[Opening DATA LISTING section]

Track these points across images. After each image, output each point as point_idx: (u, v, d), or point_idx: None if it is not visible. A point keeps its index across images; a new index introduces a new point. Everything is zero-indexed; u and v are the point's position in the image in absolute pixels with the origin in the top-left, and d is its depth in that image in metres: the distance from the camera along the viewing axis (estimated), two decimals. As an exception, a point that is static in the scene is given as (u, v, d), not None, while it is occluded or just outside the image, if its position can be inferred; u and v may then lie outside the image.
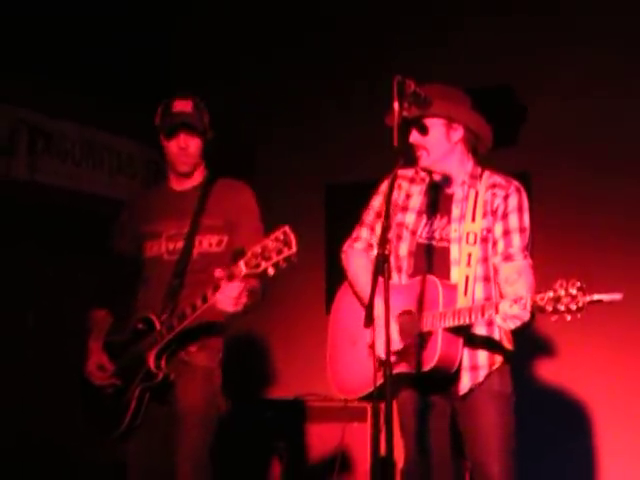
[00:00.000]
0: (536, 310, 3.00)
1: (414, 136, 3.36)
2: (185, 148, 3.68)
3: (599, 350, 5.15)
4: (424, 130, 3.37)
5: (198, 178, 3.78)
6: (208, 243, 3.66)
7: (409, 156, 3.37)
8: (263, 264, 3.19)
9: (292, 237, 3.14)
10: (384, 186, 3.42)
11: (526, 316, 3.03)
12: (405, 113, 3.01)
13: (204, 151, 3.75)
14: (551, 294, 2.94)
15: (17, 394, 4.71)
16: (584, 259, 5.07)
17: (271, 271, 3.19)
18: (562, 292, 2.92)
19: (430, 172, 3.49)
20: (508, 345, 3.38)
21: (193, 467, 3.52)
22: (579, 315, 2.91)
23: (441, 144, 3.42)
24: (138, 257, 3.75)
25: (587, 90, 5.29)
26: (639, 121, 5.18)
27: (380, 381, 2.96)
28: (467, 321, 3.18)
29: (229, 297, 3.33)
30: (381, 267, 2.90)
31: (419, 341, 3.24)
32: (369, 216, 3.57)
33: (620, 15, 5.22)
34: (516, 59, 5.47)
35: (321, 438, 5.24)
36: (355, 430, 5.10)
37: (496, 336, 3.37)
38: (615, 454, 5.10)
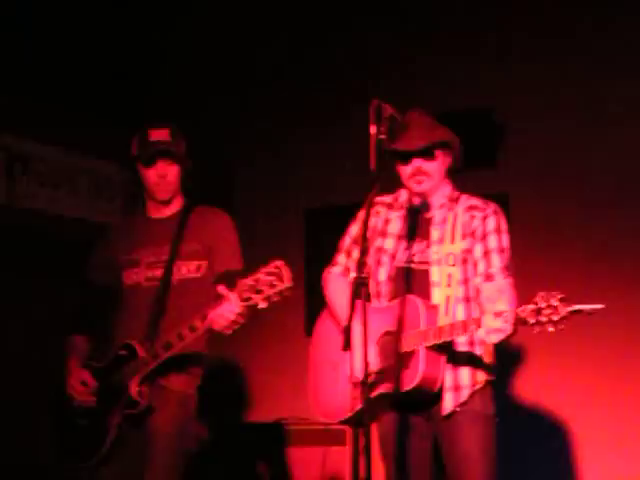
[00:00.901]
0: (518, 322, 3.02)
1: (418, 163, 3.43)
2: (164, 176, 3.68)
3: (578, 367, 5.17)
4: (432, 157, 3.45)
5: (176, 206, 3.79)
6: (187, 269, 3.66)
7: (388, 180, 3.37)
8: (254, 297, 3.19)
9: (286, 271, 3.15)
10: (362, 214, 3.40)
11: (509, 329, 3.03)
12: (382, 136, 3.05)
13: (182, 178, 3.75)
14: (532, 306, 2.98)
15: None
16: (563, 280, 5.08)
17: (262, 304, 3.20)
18: (543, 304, 2.96)
19: (409, 197, 3.54)
20: (490, 362, 3.39)
21: None
22: (562, 326, 2.94)
23: (440, 171, 3.49)
24: (116, 285, 3.75)
25: (566, 112, 5.33)
26: (617, 143, 5.21)
27: (359, 405, 2.97)
28: (449, 338, 3.20)
29: (227, 318, 3.29)
30: (358, 290, 2.92)
31: (401, 361, 3.25)
32: (345, 242, 3.62)
33: (600, 38, 5.25)
34: (495, 81, 5.50)
35: (301, 461, 5.23)
36: (335, 454, 5.10)
37: (477, 351, 3.38)
38: (596, 471, 5.09)
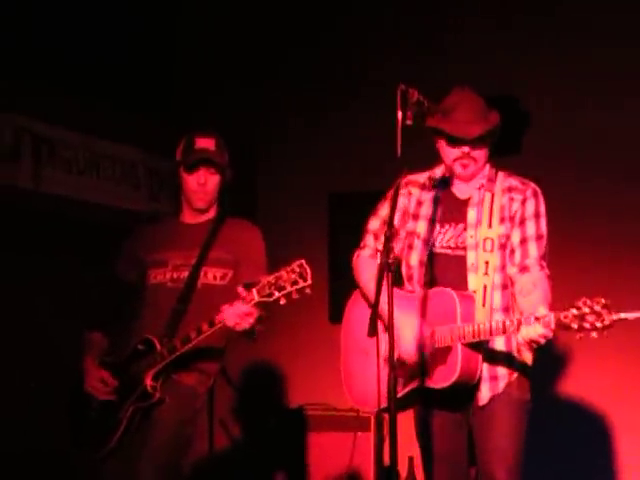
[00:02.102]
0: (560, 327, 2.95)
1: (467, 148, 3.30)
2: (204, 184, 3.71)
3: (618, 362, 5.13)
4: (484, 143, 3.34)
5: (211, 214, 3.83)
6: (213, 276, 3.71)
7: (412, 163, 3.28)
8: (276, 294, 3.29)
9: (307, 270, 3.25)
10: (392, 194, 3.37)
11: (549, 334, 2.97)
12: (408, 122, 2.99)
13: (220, 189, 3.78)
14: (575, 311, 2.90)
15: None
16: (588, 268, 5.07)
17: (282, 301, 3.30)
18: (586, 309, 2.88)
19: (446, 178, 3.43)
20: (527, 358, 3.33)
21: (154, 467, 3.51)
22: (605, 333, 2.87)
23: (487, 154, 3.39)
24: (138, 284, 3.79)
25: (591, 97, 5.29)
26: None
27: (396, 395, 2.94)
28: (486, 338, 3.16)
29: (235, 314, 3.37)
30: (384, 276, 2.89)
31: (438, 355, 3.19)
32: (374, 224, 3.51)
33: (621, 25, 5.22)
34: (519, 67, 5.48)
35: (324, 448, 5.24)
36: (359, 440, 5.10)
37: (514, 348, 3.31)
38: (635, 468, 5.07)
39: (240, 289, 3.37)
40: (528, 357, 3.33)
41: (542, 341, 3.00)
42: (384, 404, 3.01)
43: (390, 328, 2.89)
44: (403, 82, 3.03)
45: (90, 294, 3.97)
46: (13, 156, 4.76)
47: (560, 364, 5.24)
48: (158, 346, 3.56)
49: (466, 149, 3.30)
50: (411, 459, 4.88)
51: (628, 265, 5.12)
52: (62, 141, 5.08)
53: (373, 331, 2.86)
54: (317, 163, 6.05)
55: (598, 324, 2.86)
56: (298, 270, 3.24)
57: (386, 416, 2.97)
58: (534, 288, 3.21)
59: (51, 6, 4.98)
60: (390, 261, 2.89)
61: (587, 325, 2.87)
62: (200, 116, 5.38)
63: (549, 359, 5.06)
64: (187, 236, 3.76)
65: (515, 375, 3.31)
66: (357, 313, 3.51)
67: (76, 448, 3.80)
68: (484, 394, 3.29)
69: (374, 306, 2.91)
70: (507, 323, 3.08)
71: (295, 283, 3.25)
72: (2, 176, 4.68)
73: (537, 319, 2.97)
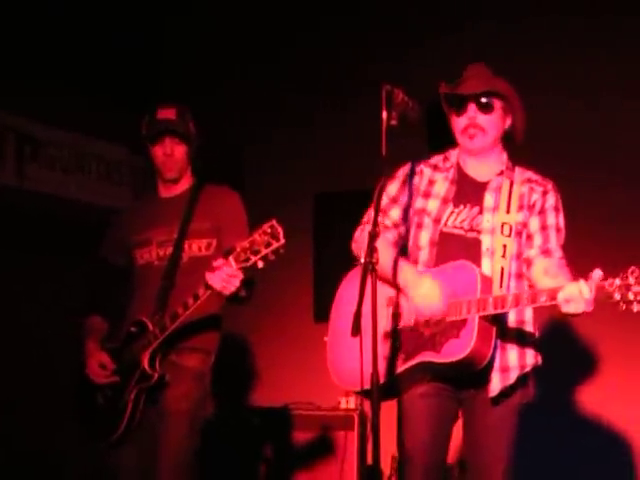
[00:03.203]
0: (602, 297, 2.77)
1: (473, 112, 3.20)
2: (170, 154, 3.74)
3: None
4: (490, 108, 3.22)
5: (185, 184, 3.84)
6: (197, 247, 3.71)
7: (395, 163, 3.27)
8: (252, 258, 3.27)
9: (279, 229, 3.23)
10: (401, 171, 3.34)
11: (590, 299, 2.78)
12: (393, 122, 2.96)
13: (191, 158, 3.81)
14: (620, 281, 2.75)
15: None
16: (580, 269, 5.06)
17: (260, 264, 3.28)
18: (632, 280, 2.73)
19: (457, 163, 3.31)
20: (537, 355, 3.22)
21: (175, 466, 3.53)
22: None
23: (497, 127, 3.25)
24: (129, 266, 3.80)
25: (591, 94, 5.30)
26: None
27: (384, 378, 2.91)
28: (510, 308, 3.00)
29: (221, 277, 3.36)
30: (366, 274, 2.82)
31: (448, 329, 3.04)
32: (383, 200, 3.26)
33: (612, 28, 5.23)
34: (509, 67, 5.46)
35: (308, 446, 5.24)
36: (342, 439, 5.10)
37: (528, 339, 3.18)
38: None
39: (216, 261, 3.37)
40: (537, 343, 3.21)
41: (581, 306, 2.80)
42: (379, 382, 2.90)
43: (374, 329, 2.82)
44: (388, 82, 3.02)
45: (84, 283, 3.97)
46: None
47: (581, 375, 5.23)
48: (150, 326, 3.58)
49: (472, 112, 3.19)
50: (394, 457, 4.88)
51: (621, 265, 5.10)
52: (47, 139, 5.07)
53: (356, 331, 2.78)
54: (303, 164, 6.05)
55: None
56: (270, 231, 3.22)
57: (369, 414, 2.91)
58: (561, 271, 3.08)
59: (36, 4, 4.96)
60: (374, 260, 2.82)
61: (631, 296, 2.71)
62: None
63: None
64: (167, 210, 3.77)
65: (527, 369, 3.17)
66: (351, 291, 3.22)
67: (89, 438, 3.79)
68: (494, 385, 3.13)
69: (358, 305, 2.81)
70: (539, 291, 2.92)
71: (269, 245, 3.22)
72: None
73: (585, 279, 2.79)
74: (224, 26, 5.98)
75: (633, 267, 2.74)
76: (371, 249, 2.84)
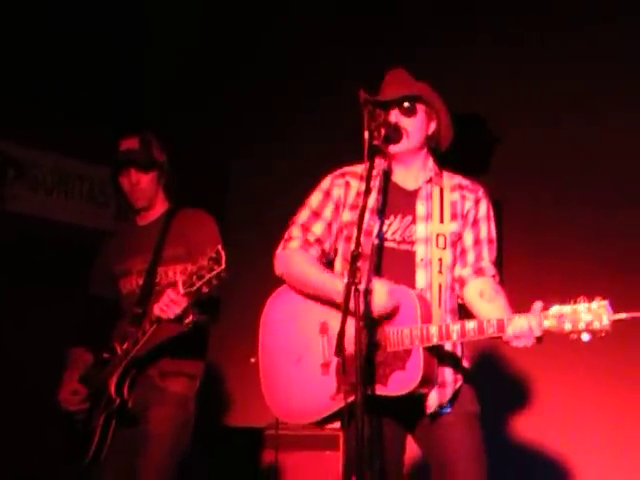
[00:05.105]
0: (552, 328, 2.74)
1: (395, 117, 3.12)
2: (136, 184, 3.78)
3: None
4: (412, 111, 3.15)
5: (160, 210, 3.87)
6: (173, 273, 3.70)
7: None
8: (197, 283, 3.31)
9: (222, 254, 3.24)
10: (325, 183, 3.24)
11: (539, 332, 2.77)
12: (375, 142, 2.96)
13: (162, 183, 3.84)
14: (569, 308, 2.73)
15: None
16: (555, 285, 5.08)
17: (205, 289, 3.31)
18: (583, 308, 2.71)
19: (388, 171, 3.21)
20: (466, 363, 3.18)
21: None
22: (602, 334, 2.69)
23: (421, 132, 3.18)
24: (116, 296, 3.83)
25: (558, 118, 5.33)
26: (610, 149, 5.19)
27: (342, 403, 2.84)
28: (461, 340, 2.95)
29: (163, 301, 3.40)
30: (350, 295, 2.73)
31: (390, 360, 2.94)
32: (305, 214, 3.23)
33: (593, 47, 5.25)
34: (489, 88, 5.50)
35: (292, 467, 5.21)
36: (327, 459, 5.08)
37: (458, 353, 3.14)
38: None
39: (167, 289, 3.41)
40: (467, 364, 3.18)
41: (530, 341, 2.78)
42: (326, 413, 2.94)
43: (357, 351, 2.71)
44: (362, 86, 3.03)
45: (69, 308, 4.02)
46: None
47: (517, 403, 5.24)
48: (119, 351, 3.61)
49: (395, 118, 3.10)
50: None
51: (602, 283, 5.12)
52: (31, 160, 5.06)
53: (340, 351, 2.69)
54: (289, 179, 6.04)
55: (596, 324, 2.68)
56: (214, 256, 3.25)
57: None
58: (497, 295, 3.07)
59: (19, 25, 4.96)
60: (357, 281, 2.73)
61: (582, 325, 2.70)
62: (170, 133, 5.37)
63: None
64: (142, 239, 3.80)
65: (459, 383, 3.11)
66: (281, 314, 3.20)
67: (68, 462, 3.82)
68: (431, 402, 3.06)
69: (341, 325, 2.70)
70: (487, 323, 2.84)
71: (211, 270, 3.25)
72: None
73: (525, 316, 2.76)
74: (206, 47, 5.98)
75: (582, 297, 2.73)
76: (354, 269, 2.74)
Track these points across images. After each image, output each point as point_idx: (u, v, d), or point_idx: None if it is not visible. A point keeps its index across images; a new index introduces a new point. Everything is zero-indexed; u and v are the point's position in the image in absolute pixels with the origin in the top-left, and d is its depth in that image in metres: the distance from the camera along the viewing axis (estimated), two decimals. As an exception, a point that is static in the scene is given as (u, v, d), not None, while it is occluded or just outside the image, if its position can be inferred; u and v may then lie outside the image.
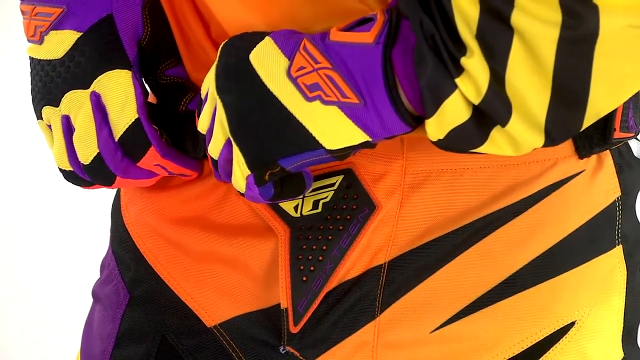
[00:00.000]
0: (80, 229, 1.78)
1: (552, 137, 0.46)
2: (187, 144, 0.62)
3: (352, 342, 0.61)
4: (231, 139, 0.52)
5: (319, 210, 0.59)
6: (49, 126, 0.62)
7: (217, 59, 0.52)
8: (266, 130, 0.50)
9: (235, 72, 0.51)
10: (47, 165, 0.63)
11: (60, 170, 0.63)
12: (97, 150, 0.59)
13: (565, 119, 0.45)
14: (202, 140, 0.58)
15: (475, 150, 0.48)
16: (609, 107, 0.45)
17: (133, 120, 0.59)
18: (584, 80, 0.43)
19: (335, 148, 0.50)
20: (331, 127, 0.49)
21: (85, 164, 0.60)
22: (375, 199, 0.59)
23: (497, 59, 0.43)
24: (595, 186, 0.62)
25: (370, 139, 0.49)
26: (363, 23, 0.49)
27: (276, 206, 0.60)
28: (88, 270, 0.97)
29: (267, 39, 0.51)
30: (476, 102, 0.44)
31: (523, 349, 0.60)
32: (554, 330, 0.61)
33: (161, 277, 0.66)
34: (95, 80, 0.58)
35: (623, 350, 0.63)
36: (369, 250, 0.60)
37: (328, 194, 0.59)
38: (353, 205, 0.59)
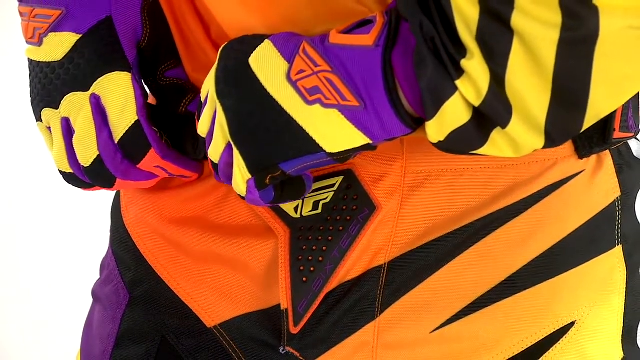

[Closing DATA LISTING section]

WHAT TO WORK ON: Output exactly the lines above that lie between the line with "31: (419, 341, 3.24)" and the line with "45: (90, 294, 3.97)", those two lines included, and no pictures.

ANSWER FOR THE TASK:
31: (419, 341, 3.24)
32: (369, 216, 3.57)
33: (620, 15, 5.22)
34: (516, 59, 5.47)
35: (321, 438, 5.24)
36: (355, 430, 5.10)
37: (496, 336, 3.37)
38: (615, 454, 5.10)
[00:00.901]
0: (518, 322, 3.02)
1: (418, 163, 3.43)
2: (164, 176, 3.68)
3: (578, 367, 5.17)
4: (432, 157, 3.45)
5: (176, 206, 3.79)
6: (187, 269, 3.66)
7: (388, 180, 3.37)
8: (254, 297, 3.19)
9: (286, 271, 3.15)
10: (362, 214, 3.40)
11: (509, 329, 3.03)
12: (382, 136, 3.05)
13: (182, 178, 3.75)
14: (532, 306, 2.98)
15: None
16: (563, 280, 5.08)
17: (262, 304, 3.20)
18: (543, 304, 2.96)
19: (409, 197, 3.54)
20: (490, 362, 3.39)
21: None
22: (562, 326, 2.94)
23: (440, 171, 3.49)
24: (116, 285, 3.75)
25: (566, 112, 5.33)
26: (617, 143, 5.21)
27: (359, 405, 2.97)
28: (449, 338, 3.20)
29: (227, 318, 3.29)
30: (358, 290, 2.92)
31: (401, 361, 3.25)
32: (345, 242, 3.62)
33: (600, 38, 5.25)
34: (495, 81, 5.50)
35: (301, 461, 5.23)
36: (335, 454, 5.10)
37: (477, 351, 3.38)
38: (596, 471, 5.09)
[00:02.102]
0: (560, 327, 2.95)
1: (467, 148, 3.30)
2: (204, 184, 3.71)
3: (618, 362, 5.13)
4: (484, 143, 3.34)
5: (211, 214, 3.83)
6: (213, 276, 3.71)
7: (412, 163, 3.28)
8: (276, 294, 3.29)
9: (307, 270, 3.25)
10: (392, 194, 3.37)
11: (549, 334, 2.97)
12: (408, 122, 2.99)
13: (220, 189, 3.78)
14: (575, 311, 2.90)
15: None
16: (588, 268, 5.07)
17: (282, 301, 3.30)
18: (586, 309, 2.88)
19: (446, 178, 3.43)
20: (527, 358, 3.33)
21: (154, 467, 3.51)
22: (605, 333, 2.87)
23: (487, 154, 3.39)
24: (138, 284, 3.79)
25: (591, 97, 5.29)
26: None
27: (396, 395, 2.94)
28: (486, 338, 3.16)
29: (235, 314, 3.37)
30: (384, 276, 2.89)
31: (438, 355, 3.19)
32: (374, 224, 3.51)
33: (621, 25, 5.22)
34: (519, 67, 5.48)
35: (324, 448, 5.24)
36: (359, 440, 5.10)
37: (514, 348, 3.31)
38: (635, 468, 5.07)
39: (240, 289, 3.37)
40: (528, 357, 3.33)
41: (542, 341, 3.00)
42: (384, 404, 3.01)
43: (390, 328, 2.89)
44: (403, 82, 3.03)
45: (90, 294, 3.97)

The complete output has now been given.